[EXTRACTED TEXT]

※

This month we are doing a series of blogs on the theme “Loving Each Other Well.” February is a great month to focus on our hearts and actions and the little things we can do to make a big impact on others. Join us this month as we learn ways to love moms from all backgrounds well.
After almost all of our grown kids had moved out of the house, we decided that we would have more kids. One of the things I remember talking to my husband about, was how these younger kids would never know the heartache of divorce. They would never carry the scars of a fractured family…they would be innocent. These kids would never have to share their bedroom with a stranger (another child) or be subject to the authority of someone they hardly know.
I was divorced before I came to know the Lord and yet I felt ashamed. After a few years into my new life as a Christian I married my husband and we blended our families together. It was super hard and I began to notice that “blended families” and their needs were rarely mentioned in the church. I thought everyone had a “perfect” family. The truth is that blended families have a lot of special needs and circumstances.

※

[YOUR GOAL]
Answer these questions using the blog post above.
1. What theme is the blog series for this month?
2. What did the writer and her husband decide to do after almost all of their grown kids had moved out?
3. What did the writer notice was rarely mentioned in the church?

※

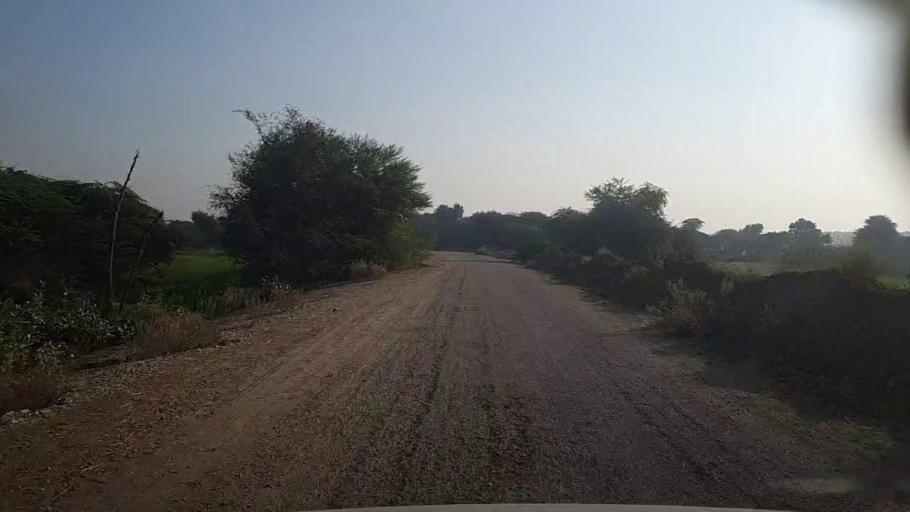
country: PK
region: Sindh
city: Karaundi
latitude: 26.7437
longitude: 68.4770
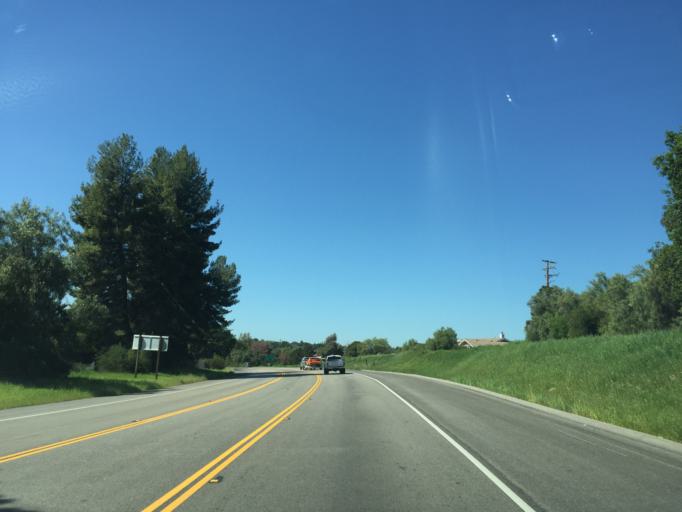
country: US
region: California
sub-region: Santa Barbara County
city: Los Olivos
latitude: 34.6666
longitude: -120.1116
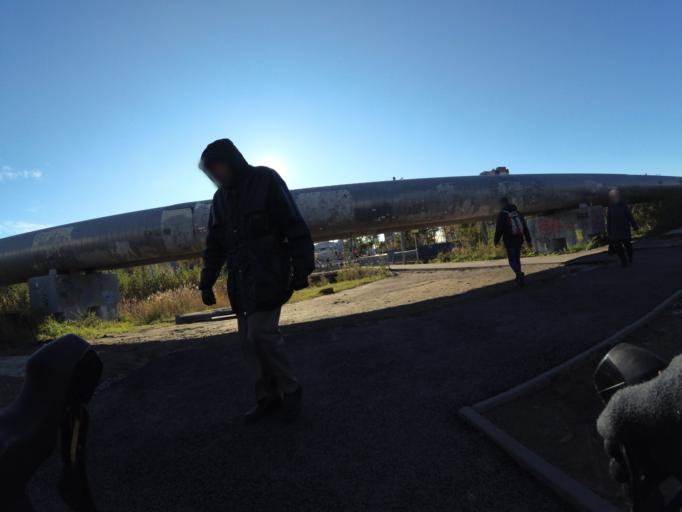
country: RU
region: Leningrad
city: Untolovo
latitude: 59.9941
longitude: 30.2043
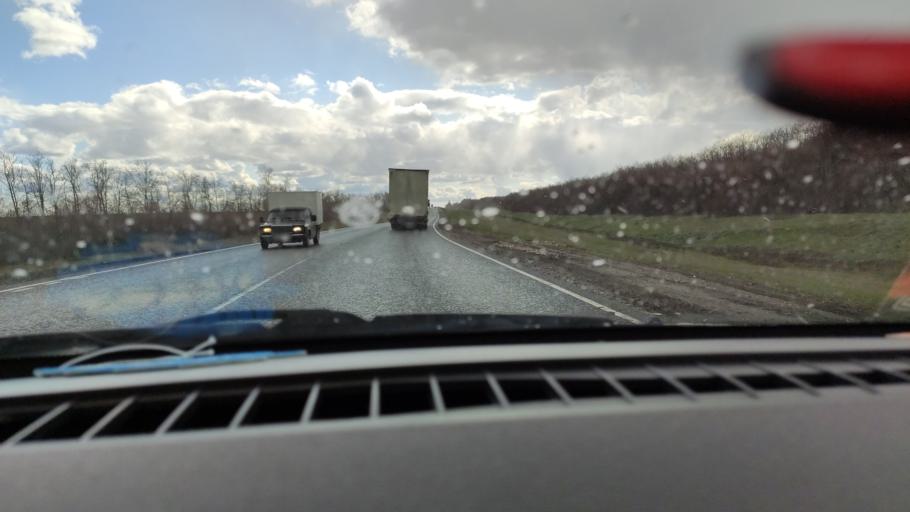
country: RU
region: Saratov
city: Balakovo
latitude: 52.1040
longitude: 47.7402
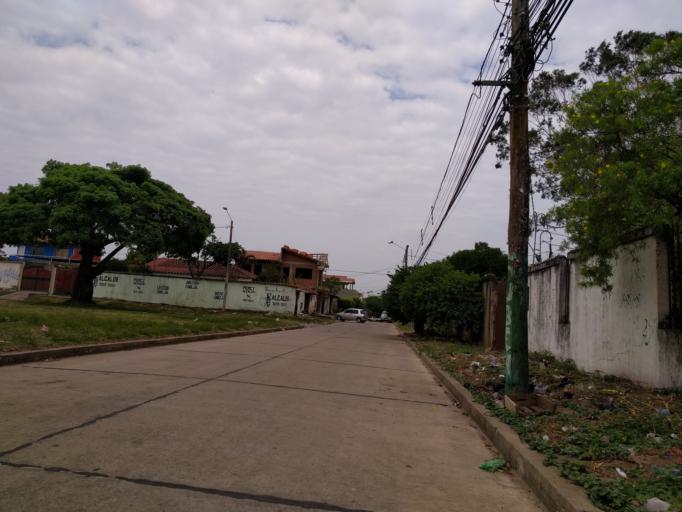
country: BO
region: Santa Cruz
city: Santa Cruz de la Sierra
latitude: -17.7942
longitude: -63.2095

※

[EXERCISE RESULT]
1. "Loving Each Other Well."
2. They decided to have more kids.
3. Blended families and their needs.